Election cybersecurity: challenges and opportunities
This paper presents ENISA’s opinion on the cybersecurity of elections and provides concrete and forward-looking recommendations to improve the cybersecurity of electoral processes in the EU.
- Digital Service Providers, social media, online platforms, and messaging service providers are advised to deploy technology that will identify unusual traffic patterns that could be associated with the spread of disinformation or cyberattacks on election processes.
- While it is recognized that some of the above players have agreed to self-regulate and introduce disinformation policies, consideration should be given to the regulation of these platforms at an EU level to ensure a consistent and harmonized approach across the EU to tackling online disinformation aimed at undermining the democratic process.
- Member States should continue to actively work together with the aim to identify and take down botnets.
- ENISA supports the general and specific technical proposals to mitigate the risks that are documented in the Compendium on the Cyber Security of Election Technology.
- Developing more exercises aimed at testing election cybersecurity will help improve preparedness, understanding, and responding to possible election-related cyber threats and attack scenarios.
- Official channels/technologies for the dissemination of the results should be identified.

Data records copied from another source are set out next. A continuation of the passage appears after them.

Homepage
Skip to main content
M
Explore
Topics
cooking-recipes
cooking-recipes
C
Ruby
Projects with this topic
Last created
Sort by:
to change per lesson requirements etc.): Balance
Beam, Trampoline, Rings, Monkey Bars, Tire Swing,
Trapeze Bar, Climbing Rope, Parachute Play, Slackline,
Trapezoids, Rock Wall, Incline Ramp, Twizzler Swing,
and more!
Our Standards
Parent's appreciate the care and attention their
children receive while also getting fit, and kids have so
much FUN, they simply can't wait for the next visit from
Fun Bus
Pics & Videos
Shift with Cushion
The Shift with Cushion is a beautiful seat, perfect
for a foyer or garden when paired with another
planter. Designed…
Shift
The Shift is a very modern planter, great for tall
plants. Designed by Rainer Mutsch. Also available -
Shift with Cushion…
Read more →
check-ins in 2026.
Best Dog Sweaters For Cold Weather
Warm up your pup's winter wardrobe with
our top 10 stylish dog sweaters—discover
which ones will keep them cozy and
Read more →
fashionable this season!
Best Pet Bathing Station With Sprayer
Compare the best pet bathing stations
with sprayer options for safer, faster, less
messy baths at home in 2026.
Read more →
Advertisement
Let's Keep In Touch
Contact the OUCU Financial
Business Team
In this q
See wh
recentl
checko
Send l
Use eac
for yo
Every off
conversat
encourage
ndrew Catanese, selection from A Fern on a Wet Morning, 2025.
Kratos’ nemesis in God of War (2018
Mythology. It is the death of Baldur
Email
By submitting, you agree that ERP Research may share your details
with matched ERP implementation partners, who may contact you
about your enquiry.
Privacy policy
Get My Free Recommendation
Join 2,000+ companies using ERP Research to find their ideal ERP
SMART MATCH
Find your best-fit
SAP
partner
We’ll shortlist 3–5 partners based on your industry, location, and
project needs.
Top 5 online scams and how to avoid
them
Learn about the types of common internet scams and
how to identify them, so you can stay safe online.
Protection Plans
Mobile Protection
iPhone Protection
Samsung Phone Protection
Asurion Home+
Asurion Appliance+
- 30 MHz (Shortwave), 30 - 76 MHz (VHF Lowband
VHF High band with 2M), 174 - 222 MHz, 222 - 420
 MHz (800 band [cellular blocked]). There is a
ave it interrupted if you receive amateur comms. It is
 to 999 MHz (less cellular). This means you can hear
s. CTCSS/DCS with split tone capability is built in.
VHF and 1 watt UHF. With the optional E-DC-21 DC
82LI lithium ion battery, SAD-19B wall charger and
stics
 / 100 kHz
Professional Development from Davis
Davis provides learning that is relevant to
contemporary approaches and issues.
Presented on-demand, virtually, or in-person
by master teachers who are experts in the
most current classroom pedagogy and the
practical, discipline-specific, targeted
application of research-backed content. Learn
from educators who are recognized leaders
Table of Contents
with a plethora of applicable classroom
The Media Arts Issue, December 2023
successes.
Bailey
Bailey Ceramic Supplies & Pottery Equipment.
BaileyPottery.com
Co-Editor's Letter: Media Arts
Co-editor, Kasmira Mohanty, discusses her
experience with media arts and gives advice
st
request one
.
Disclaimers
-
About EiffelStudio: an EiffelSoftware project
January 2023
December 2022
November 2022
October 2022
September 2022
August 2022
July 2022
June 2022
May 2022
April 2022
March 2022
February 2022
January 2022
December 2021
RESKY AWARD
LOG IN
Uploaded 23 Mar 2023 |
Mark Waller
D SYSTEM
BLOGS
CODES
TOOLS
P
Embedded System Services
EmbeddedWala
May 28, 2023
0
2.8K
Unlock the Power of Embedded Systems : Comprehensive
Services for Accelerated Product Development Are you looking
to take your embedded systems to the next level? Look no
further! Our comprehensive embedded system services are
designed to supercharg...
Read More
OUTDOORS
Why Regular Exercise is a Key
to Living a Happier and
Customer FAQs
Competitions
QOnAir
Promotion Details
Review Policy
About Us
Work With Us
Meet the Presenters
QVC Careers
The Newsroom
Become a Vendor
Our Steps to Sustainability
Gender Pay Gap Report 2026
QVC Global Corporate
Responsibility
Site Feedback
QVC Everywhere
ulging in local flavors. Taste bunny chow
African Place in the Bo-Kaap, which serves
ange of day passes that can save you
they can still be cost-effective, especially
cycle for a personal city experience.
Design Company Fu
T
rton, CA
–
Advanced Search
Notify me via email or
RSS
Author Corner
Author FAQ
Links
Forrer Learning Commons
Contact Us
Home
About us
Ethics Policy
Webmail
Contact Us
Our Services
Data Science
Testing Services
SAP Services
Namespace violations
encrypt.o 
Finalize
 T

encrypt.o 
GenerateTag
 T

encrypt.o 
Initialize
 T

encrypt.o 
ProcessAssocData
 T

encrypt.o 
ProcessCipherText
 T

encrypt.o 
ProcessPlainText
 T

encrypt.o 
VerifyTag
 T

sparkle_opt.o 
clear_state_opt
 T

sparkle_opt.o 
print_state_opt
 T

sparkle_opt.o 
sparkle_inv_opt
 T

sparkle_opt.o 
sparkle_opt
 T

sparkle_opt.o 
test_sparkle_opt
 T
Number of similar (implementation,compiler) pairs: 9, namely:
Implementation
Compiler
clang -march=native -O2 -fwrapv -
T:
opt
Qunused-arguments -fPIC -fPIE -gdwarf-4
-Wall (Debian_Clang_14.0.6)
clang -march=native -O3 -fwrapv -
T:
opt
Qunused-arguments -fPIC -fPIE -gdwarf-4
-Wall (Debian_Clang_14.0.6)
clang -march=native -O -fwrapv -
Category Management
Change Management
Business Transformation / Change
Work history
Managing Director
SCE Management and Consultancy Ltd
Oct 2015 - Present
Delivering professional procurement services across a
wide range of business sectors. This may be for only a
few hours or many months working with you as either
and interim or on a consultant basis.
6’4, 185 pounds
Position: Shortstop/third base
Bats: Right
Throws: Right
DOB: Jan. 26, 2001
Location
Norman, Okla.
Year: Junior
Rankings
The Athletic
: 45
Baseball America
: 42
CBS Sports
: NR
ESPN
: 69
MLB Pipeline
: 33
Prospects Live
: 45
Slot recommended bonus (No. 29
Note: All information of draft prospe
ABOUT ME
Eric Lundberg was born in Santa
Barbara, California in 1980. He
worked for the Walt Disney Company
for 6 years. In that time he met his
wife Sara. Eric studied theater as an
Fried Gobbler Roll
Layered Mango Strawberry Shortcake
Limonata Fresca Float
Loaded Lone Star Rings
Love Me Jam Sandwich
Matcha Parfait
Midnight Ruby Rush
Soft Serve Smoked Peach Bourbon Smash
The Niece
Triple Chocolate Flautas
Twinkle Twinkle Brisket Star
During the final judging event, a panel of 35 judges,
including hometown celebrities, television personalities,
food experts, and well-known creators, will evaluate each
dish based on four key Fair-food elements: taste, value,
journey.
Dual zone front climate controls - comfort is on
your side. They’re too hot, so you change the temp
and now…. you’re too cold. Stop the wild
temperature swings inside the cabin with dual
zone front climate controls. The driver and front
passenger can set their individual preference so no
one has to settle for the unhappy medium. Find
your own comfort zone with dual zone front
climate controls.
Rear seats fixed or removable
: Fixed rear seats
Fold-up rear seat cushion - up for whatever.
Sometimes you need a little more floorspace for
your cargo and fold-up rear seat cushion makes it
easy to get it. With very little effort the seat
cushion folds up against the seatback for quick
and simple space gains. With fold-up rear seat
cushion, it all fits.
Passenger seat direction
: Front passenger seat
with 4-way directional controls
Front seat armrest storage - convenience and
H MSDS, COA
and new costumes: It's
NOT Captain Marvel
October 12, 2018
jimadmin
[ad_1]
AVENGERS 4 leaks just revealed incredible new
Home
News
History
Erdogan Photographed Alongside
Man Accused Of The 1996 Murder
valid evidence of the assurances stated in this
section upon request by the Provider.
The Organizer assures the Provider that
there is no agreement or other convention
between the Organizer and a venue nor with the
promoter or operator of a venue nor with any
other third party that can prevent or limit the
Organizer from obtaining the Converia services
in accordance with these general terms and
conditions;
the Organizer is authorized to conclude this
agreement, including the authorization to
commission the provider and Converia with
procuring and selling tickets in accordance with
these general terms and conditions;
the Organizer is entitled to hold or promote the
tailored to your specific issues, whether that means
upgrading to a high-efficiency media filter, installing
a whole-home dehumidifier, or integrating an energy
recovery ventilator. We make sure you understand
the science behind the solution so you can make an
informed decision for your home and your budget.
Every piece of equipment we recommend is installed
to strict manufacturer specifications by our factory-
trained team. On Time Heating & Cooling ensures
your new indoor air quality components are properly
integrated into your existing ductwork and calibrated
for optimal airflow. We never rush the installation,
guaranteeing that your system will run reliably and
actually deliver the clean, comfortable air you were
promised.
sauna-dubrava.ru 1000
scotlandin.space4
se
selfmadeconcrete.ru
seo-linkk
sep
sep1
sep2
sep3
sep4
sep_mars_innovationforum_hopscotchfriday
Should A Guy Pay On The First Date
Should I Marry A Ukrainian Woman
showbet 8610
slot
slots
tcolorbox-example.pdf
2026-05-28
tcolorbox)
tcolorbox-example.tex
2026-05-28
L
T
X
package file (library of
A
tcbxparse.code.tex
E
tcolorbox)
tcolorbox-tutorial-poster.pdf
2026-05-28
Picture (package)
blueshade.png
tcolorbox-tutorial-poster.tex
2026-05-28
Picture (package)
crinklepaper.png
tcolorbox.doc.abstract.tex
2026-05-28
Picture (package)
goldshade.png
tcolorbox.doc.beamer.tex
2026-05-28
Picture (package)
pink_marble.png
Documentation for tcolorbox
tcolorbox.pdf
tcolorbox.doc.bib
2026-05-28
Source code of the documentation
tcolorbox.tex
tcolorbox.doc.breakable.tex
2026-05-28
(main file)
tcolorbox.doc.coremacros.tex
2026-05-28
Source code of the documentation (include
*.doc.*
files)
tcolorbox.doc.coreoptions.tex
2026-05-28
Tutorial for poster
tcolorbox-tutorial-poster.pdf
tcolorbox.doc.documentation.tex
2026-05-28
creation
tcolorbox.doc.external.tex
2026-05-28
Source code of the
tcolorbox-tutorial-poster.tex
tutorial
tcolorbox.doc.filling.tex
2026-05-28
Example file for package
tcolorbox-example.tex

Additionally, back-up channels/technologies should be available to validate the results with the count centers. Where websites are being used, DDoS mitigation techniques should be in place.
- A legal obligation should be considered to classify election systems, processes, and infrastructures as critical infrastructure so that the necessary cybersecurity measures are put in place.
- A legal obligation should be put in place requiring political organizations to deploy a high level of cybersecurity in their systems, processes, and infrastructures.
- Member States should consider introducing national legislation to tackle the challenges associated with online disinformation while protecting to the maximum extent possible the values set down in the Treaty of Lisbon and the Charter of Fundamental Rights of the EU.
- The cybersecurity expertise of the state should be used to assist political practitioners in the securing of their data and their communications. For example, CSIRT expertise can be leveraged to support political parties.
- Political parties should have an incident response plan in place to address and counter the scenario of data leaks and other potential cyber-attacks.
- 12Increased cooperation and exchange of best practices and experiences between the Member States and at EU-level can contribute to strengthening cybersecurity across the EU, including the cybersecurity of the election process. Member States should also make use of the existing frameworks and structures that are in place.